No one, that is, except for the Saudi deputy crown prince Muhammad bin Salman. Saudi Arabia’s state-owned oil company Saudi Aramco is gearing up for an initial public offering next year, selling off 5 percent of the firm. But expectations for how much money that is going to raise vary widely, stemming from disagreements over just how much Saudi Aramco is worth. Bin Salman pegs that valuation at $2 trillion—which, if true, would make the company the most valuable on the planet—while other officials and analysts estimate the company to be worth anywhere between $500 billion and $1.5 trillion.

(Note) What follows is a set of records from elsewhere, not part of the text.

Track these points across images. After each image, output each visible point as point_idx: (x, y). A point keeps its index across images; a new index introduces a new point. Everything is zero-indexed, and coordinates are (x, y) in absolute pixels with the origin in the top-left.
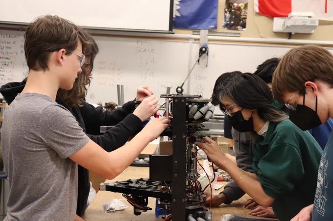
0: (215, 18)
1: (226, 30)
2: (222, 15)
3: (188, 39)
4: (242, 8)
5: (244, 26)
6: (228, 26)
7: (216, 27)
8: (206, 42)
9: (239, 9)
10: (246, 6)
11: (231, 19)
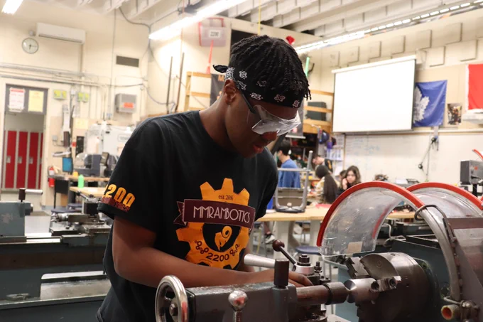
0: (442, 118)
1: (450, 125)
2: (447, 116)
3: (429, 133)
4: (459, 109)
5: (460, 121)
6: (451, 123)
7: (442, 124)
8: (437, 134)
9: (457, 110)
10: (461, 108)
11: (452, 118)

Part of the trouble with this valuation stems from the fact that so few people understand the inner workings of the company, and little of that information is made public. As a result, there’s a huge amount of uncertainty going into next year’s IPO. To top that off, the price of crude has a tremendous effect on the company’s revenue, which makes oil market volatility yet another unknown in this equation. Finally, as the WSJ reports, a decision by Riyadh earlier this year to lower Saudi Aramco’s tax rate may have tripled the company’s value:
The Saudi government last month said it is reducing Aramco’s tax rate to 50% from 85%, bringing its tax rate closer to the level of the world’s biggest oil companies such as Exxon Mobil and Royal Dutch Shell.

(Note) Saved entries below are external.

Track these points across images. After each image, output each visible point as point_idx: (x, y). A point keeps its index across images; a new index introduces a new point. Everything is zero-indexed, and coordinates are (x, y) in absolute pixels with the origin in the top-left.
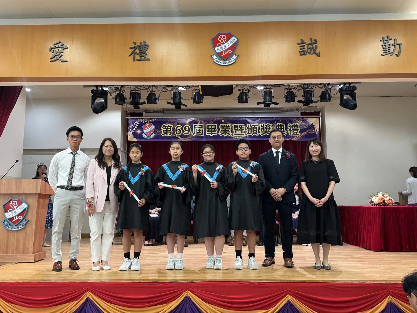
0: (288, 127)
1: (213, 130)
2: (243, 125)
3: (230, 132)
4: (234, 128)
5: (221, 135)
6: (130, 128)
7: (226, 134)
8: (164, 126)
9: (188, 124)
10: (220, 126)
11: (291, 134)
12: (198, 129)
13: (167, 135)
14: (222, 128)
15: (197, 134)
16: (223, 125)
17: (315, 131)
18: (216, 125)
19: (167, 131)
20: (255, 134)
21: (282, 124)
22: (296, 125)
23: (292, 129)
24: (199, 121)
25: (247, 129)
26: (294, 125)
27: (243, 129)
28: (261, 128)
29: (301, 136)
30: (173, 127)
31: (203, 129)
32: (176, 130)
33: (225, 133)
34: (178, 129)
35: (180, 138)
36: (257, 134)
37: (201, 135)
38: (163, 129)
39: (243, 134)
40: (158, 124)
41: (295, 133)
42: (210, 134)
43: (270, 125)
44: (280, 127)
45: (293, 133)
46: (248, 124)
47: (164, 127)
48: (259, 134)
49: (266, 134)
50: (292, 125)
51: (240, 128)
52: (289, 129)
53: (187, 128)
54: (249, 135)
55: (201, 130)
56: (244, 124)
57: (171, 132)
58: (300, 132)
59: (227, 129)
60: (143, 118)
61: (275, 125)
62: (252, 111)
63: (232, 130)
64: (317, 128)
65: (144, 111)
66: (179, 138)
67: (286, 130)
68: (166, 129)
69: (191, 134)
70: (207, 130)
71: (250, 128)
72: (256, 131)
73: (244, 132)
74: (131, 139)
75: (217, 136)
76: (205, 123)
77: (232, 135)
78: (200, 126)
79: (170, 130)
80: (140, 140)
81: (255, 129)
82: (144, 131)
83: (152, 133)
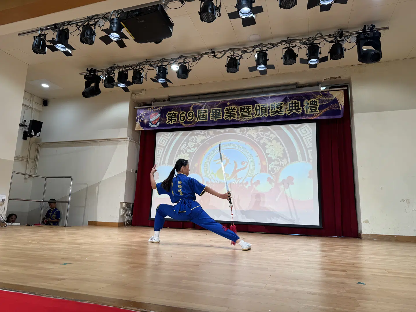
0: (304, 104)
1: (217, 114)
2: (250, 106)
3: (235, 115)
4: (240, 111)
5: (225, 119)
6: (138, 118)
7: (232, 117)
8: (169, 113)
9: (192, 109)
10: (225, 110)
11: (308, 112)
12: (202, 114)
13: (171, 122)
14: (227, 111)
15: (200, 119)
16: (228, 107)
17: (339, 106)
18: (221, 108)
19: (172, 119)
20: (264, 115)
21: (296, 101)
22: (315, 100)
23: (310, 106)
24: (203, 106)
25: (255, 110)
26: (312, 100)
27: (250, 110)
28: (271, 108)
29: (321, 113)
30: (177, 114)
31: (207, 114)
33: (230, 116)
34: (182, 115)
36: (266, 115)
37: (205, 121)
38: (168, 116)
39: (250, 116)
40: (163, 112)
41: (313, 111)
42: (214, 119)
43: (282, 104)
44: (294, 105)
45: (311, 111)
46: (256, 105)
47: (169, 115)
48: (268, 115)
49: (277, 114)
50: (310, 101)
51: (247, 110)
52: (305, 106)
53: (191, 114)
54: (257, 116)
55: (204, 115)
57: (176, 119)
58: (319, 109)
59: (232, 111)
60: (150, 107)
61: (288, 103)
62: (260, 90)
63: (237, 112)
64: (341, 102)
65: (153, 101)
66: (183, 124)
67: (301, 108)
68: (171, 117)
69: (194, 120)
70: (211, 115)
71: (259, 109)
72: (265, 112)
73: (251, 114)
74: (138, 128)
75: (223, 120)
76: (209, 108)
77: (238, 118)
78: (204, 111)
79: (175, 117)
80: (146, 129)
81: (264, 109)
82: (151, 120)
83: (157, 121)
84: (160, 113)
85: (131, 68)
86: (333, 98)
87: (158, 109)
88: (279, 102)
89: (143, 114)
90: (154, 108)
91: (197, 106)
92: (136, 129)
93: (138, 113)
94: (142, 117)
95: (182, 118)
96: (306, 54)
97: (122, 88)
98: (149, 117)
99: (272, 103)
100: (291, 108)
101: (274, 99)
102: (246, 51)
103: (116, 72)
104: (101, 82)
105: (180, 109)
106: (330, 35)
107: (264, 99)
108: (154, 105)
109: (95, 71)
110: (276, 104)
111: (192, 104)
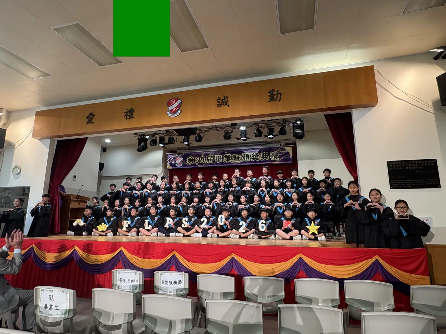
0: (270, 154)
1: (219, 159)
3: (230, 160)
5: (224, 162)
6: (168, 161)
7: (228, 161)
8: (189, 158)
9: (203, 155)
12: (209, 159)
13: (190, 164)
14: (225, 157)
15: (209, 162)
16: (226, 155)
17: (290, 156)
19: (190, 161)
20: (247, 160)
21: (266, 152)
23: (274, 156)
24: (210, 153)
25: (242, 157)
26: (275, 152)
27: (239, 157)
28: (252, 156)
29: (280, 160)
30: (194, 158)
31: (213, 158)
32: (196, 160)
33: (227, 160)
34: (197, 159)
35: (198, 165)
36: (249, 160)
37: (212, 163)
38: (188, 160)
39: (239, 161)
40: (185, 157)
41: (276, 158)
42: (218, 162)
43: (258, 154)
44: (265, 155)
45: (274, 158)
46: (243, 154)
49: (255, 160)
50: (273, 152)
51: (237, 157)
52: (271, 156)
53: (202, 159)
54: (243, 161)
55: (211, 159)
56: (240, 154)
57: (193, 162)
58: (279, 157)
59: (229, 157)
60: (176, 154)
61: (261, 153)
62: (245, 145)
63: (232, 158)
64: (291, 154)
67: (269, 157)
69: (205, 162)
70: (215, 159)
71: (244, 156)
73: (240, 159)
75: (222, 163)
76: (214, 155)
77: (232, 161)
78: (211, 156)
80: (174, 168)
81: (247, 157)
82: (176, 162)
83: (181, 163)
84: (182, 158)
85: (167, 135)
86: (286, 151)
87: (182, 155)
88: (256, 153)
89: (172, 158)
90: (179, 155)
91: (207, 153)
92: (167, 168)
93: (168, 157)
94: (171, 160)
95: (197, 161)
96: (267, 132)
97: (162, 146)
98: (175, 160)
99: (252, 153)
100: (263, 157)
101: (254, 150)
102: (235, 128)
103: (158, 136)
104: (148, 142)
105: (196, 155)
106: (279, 122)
107: (247, 151)
108: (178, 152)
109: (144, 135)
110: (254, 153)
111: (204, 152)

That move would result in higher dividends for potential shareholders, and it brought Aramco’s internal value estimates to $1.3 trillion to $1.5 trillion from about half a trillion dollars, say people involved in the process.
$1.5 trillion is a lot of money, but even after accounting for those tax cuts and oil price uncertainty, it’s hard to see how bin Salman got his nice, round $2 trillion figure.

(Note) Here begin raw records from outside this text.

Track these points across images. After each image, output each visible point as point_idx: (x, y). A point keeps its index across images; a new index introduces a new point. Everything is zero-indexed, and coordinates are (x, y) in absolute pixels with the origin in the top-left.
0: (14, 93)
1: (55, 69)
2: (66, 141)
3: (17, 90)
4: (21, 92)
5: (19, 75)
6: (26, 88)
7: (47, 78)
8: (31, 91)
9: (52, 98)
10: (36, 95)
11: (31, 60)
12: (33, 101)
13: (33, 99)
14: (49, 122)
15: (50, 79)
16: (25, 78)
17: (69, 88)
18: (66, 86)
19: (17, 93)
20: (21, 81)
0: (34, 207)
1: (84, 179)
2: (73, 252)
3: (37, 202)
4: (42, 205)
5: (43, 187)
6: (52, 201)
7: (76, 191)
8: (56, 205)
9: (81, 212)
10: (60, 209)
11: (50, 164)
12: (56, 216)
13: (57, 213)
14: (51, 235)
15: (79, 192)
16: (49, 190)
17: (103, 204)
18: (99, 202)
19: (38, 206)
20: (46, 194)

We noted last week that China was putting together a consortium bid to become a cornerstone investor in Saudi Aramco, a move which marked the latest example of Beijing casting a wide net across the planet to secure new supplies of oil imports. There is clearly appetite for investment in Saudi Aramco, but just how much these shares are going to cost—and how much their sale will raise for Riyadh—still remains very much in doubt. We’ll be watching.